____ Provided records

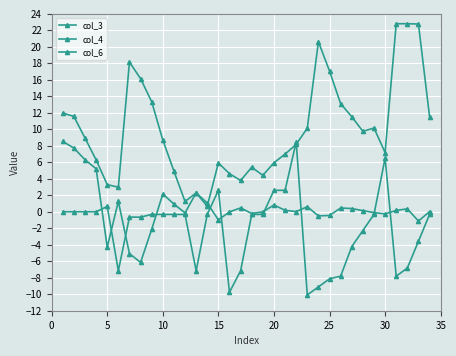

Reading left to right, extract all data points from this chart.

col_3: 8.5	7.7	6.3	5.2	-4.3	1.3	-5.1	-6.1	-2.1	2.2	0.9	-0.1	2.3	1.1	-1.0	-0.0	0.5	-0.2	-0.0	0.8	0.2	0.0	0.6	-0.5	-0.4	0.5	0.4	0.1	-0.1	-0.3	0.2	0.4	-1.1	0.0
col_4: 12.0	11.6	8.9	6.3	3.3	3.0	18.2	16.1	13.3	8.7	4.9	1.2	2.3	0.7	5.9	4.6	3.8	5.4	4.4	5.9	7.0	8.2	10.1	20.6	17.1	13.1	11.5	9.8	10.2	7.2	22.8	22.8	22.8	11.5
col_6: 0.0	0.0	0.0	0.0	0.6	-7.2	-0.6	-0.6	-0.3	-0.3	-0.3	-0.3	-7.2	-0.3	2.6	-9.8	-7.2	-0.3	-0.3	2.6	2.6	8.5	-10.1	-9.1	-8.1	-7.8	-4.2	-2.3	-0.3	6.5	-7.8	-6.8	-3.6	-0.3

________
____ Provided records

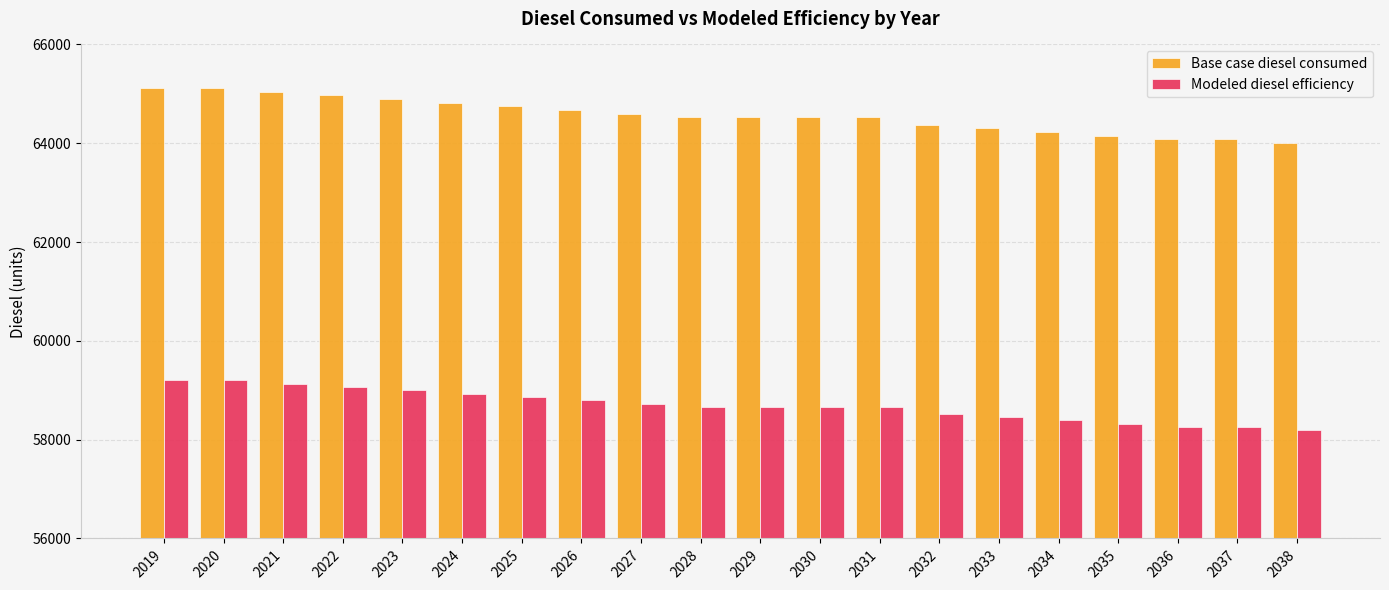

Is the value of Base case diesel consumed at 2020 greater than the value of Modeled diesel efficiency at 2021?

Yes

________

> To do
Count the lines in the items above that contain the string "points", treating uppercase and lowercase as different. Give only the number.

> Reply to the task
1